|Rimler, Richard - Rick|
Submitted to: Journal of Zoo and Wildlife Medicine
Publication Type: Peer Reviewed Journal
Publication Acceptance Date: 12/10/1998
Publication Date: N/A
Citation: Interpretive Summary: Hemorrhagic septicaemia (HS) is primarily a disease of cattle and buffalo which is caused by certain types of Pasteurella multocida. Occasionally the disease is reported in wild ruminants such as deer, elk, bison, and moose. This report is a case study describing 5 outbreaks of HS in park deer caused by P. multocida serotype B:3,4. Pathological lesions, isolation of the causative bacteria, and descriptions of the climatic conditions during the outbreaks are described. This is the first report of HS occurring in Denmark, and the findings are similar to those previously reported in elk herds in the United States and park deer in the United Kingdom. This information will be of use to those involved in wildlife management as well as those involved in farming of deer and elk. The findings indicate that HS is more widespread than previously supposed and that it should be considered in disease diagnosis when sudden death occurs in wild ruminants.
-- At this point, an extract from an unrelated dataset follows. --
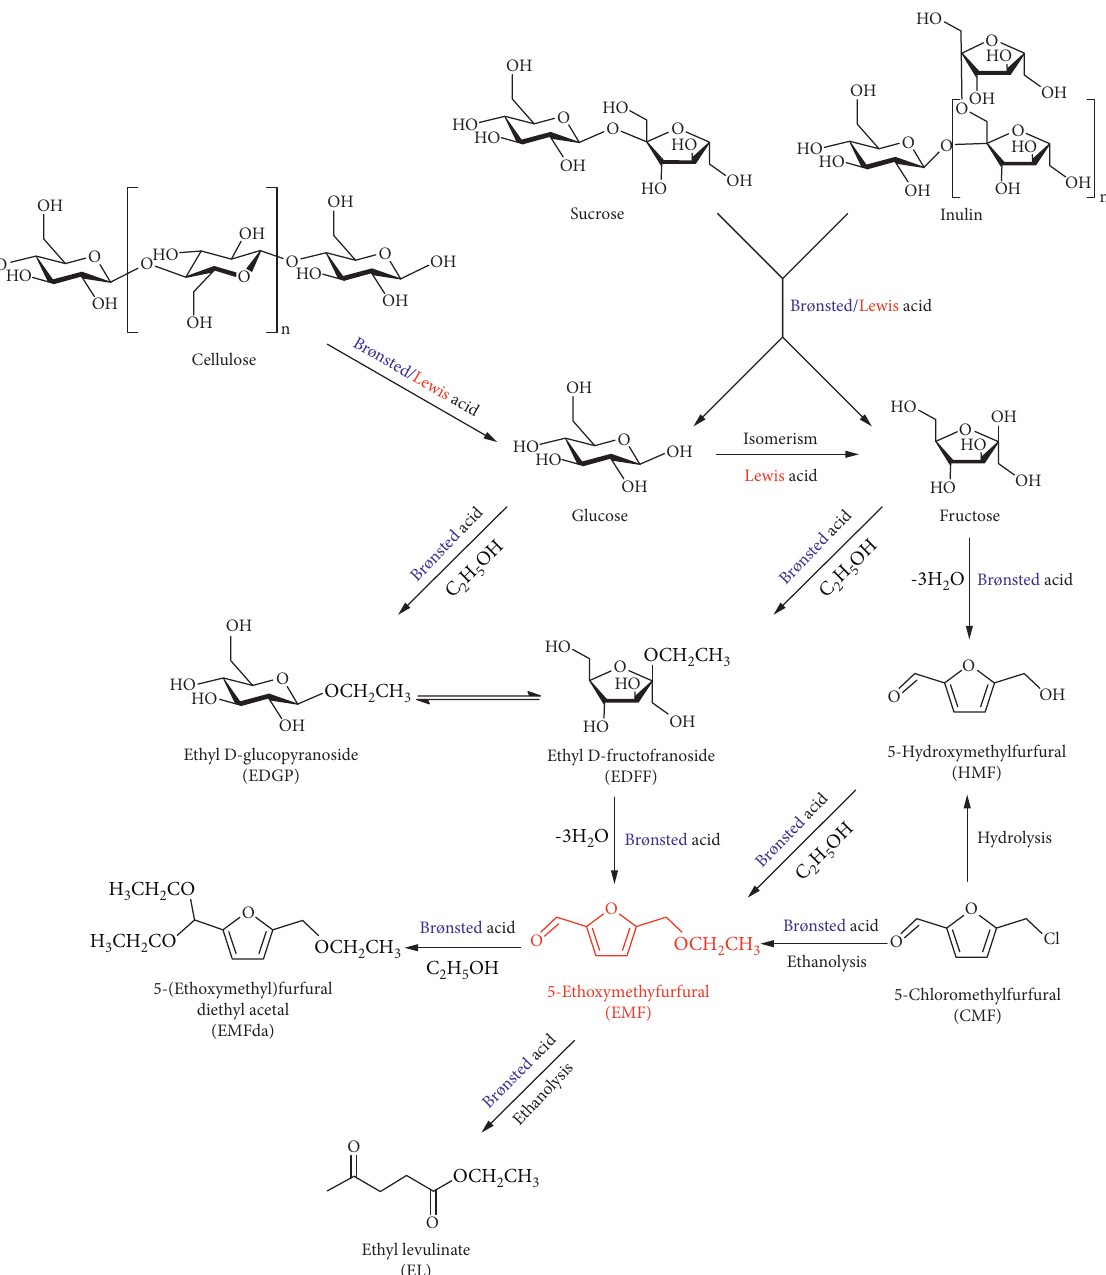
Scheme 2: The reaction paths of synthesising EMF from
Technical Abstract: Four outbreaks of haemorrhagic septicaemia caused by Pasteurella multocida subspecies multocida occurred in a population of 1800 fallow deer during the years 1992-1996. A total of 3340 fallow deer were submitted for post- mortem examination. Pasteurellosis was diagnosed in 273 out of 312 fallow deer suspected of having septicaemia. P. Multocida was isolated from 257 animals, and the diagnosis was based on typical pathological lesions alone in 16 animals. P. multocida could be isolated in monoculture from 219 out of 248 samples of cerebrospinal fluid. The pathological lesions were dominated by extensive swelling of the head and the neck as well as peracute or acute septic pneumonia. Petechial and ecchymotic haemorrhages on serous membranes were prominent and the adrenal glads and abomasum were often severely haemorrhagic. Rhinitis was consistently found and the pharyngeal mucosa was frequently necrotic. Histologically, the most advanced lesions were found in the nasal mucosa and in the pharynx. The swelling of the head and the neck was a diffuse cellulitis in the subcutaneous and intermuscular tissues. The earliest lesions in the lungs consisted of a large number of bacteria in the pulmonary capillaries, but in most cases various degrees of fibrinous exudation to the alveoli and infiltration with heterophils were observed.